The men head to Cornwall, but is it already too late? Has Steve’s prediction of radioactive sea creatures and mass destruction come true?
“And the Lord said: ‘Behold, now, the behemoth!'”
The Giant Behemoth, also known as Behemoth, the Sea Monster, was directed by Eugene Lourie and Douglas Hickox. The film was scripted by Lourie and Daniel James, from a story by Robert Abel and Alan J. Adler.
A fantastic sense of tension and danger is built from the beginning of The Giant Behemoth. The message of the film is very transparent: your usual anti-atomic mid-century tale of fear, danger, and destruction.
The story is very effectively told in that not only is the monster radioactive thanks to human experimentation, but just about every idea people have to destroy the monster would only cause greater damage as well. Weapons are useless against the beast, as it simply emits “bleep-bloop” sounds and waves of radioactivity when shot, spreading the radioactivity further, harming more of the environment and many more people, for years to come.
“A million radioactive particles blown into every corner of London?! Why, the whole city would be poisoned for God knows how many years!”
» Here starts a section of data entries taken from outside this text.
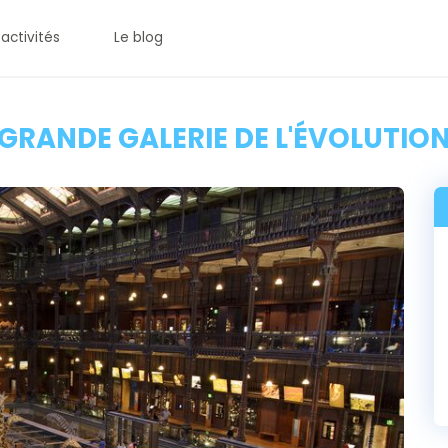
 activités
Le blog
GRANDE GALERIE DE L'ÉVOLUTIO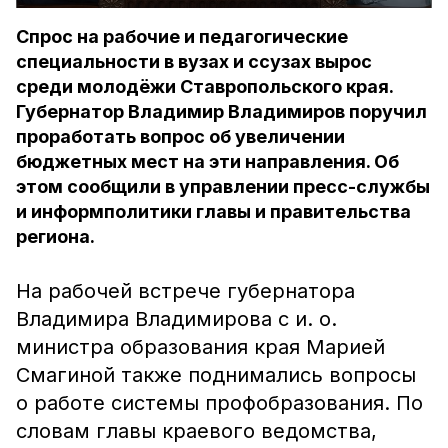
Спрос на рабочие и педагогические
специальности в вузах и ссузах вырос
среди молодёжи Ставропольского края.
Губернатор Владимир Владимиров поручил
проработать вопрос об увеличении
бюджетных мест на эти направления. Об
этом сообщили в управлении пресс-службы
и информполитики главы и правительства
региона.
На рабочей встрече губернатора
Владимира Владимирова с и. о.
министра образования края Марией
Смагиной также поднимались вопросы
о работе системы профобразования. По
словам главы краевого ведомства,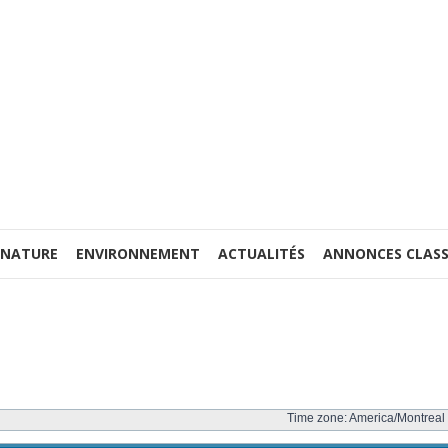
 NATURE
ENVIRONNEMENT
ACTUALITÉS
ANNONCES CLASS
Time zone: America/Montreal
Much of the film is dedicated to the science behind the monster, the investigation to discover what exactly caused the tragedies in Cornwall, and the method by which to destroy the beast, but there’s a fair bit of action packed into the second half as well. In one scene, a helicopter explodes! I guess that’s what they get for flying too close to the s…on of the Loch Ness monster. (Badum-tsk! Bad joke alert!)
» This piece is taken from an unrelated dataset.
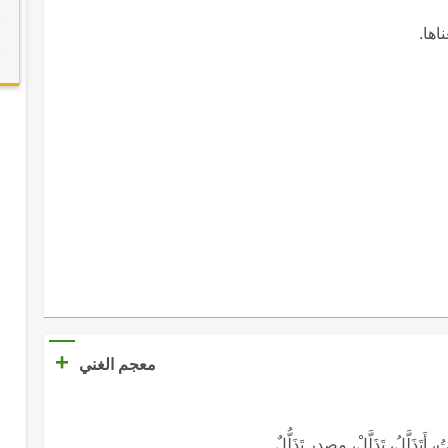
عناها.
+
معجم الغني
لَّلُ، تَذَلَّلْ، مصدر تَذَلُّلٌ.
The film’s stop-motion animation was supervised by Willis O’Brien of King Kong fame, much of the hands-on work carried out by O’Brien’s assistant, Pete Peterson. Expectations are high with these talents involved, though much to the disappointment of both O’Brien and director Lourie, budget constraints kept O’Brien from overseeing all of the film’s special effects (according to TCM). Both were reportedly unhappy with the end result, but I still thought it was very cool to watch, the stop-motion incorporated very effectively into scenes of London as seen above.
Another positive: the score. This music would seem a tad overbearing in any other type of film, but works in this story of a radioactive sea giant heading to London to destroy all humanity. The story isn’t subtle, so why should the music be? It adds greatly to the film’s atmosphere.
The Giant Behemoth is a pure slice of sci-fi monster fun. I’d even go so far as to consider it a new favorite. It avoids corn more successfully than you’d expect for a film that’s basically called The Giant Giant, if you strip the word “behemoth” of its biblical connotation (which is mentioned several times in the film). I thoroughly enjoyed it from the first moment to the last.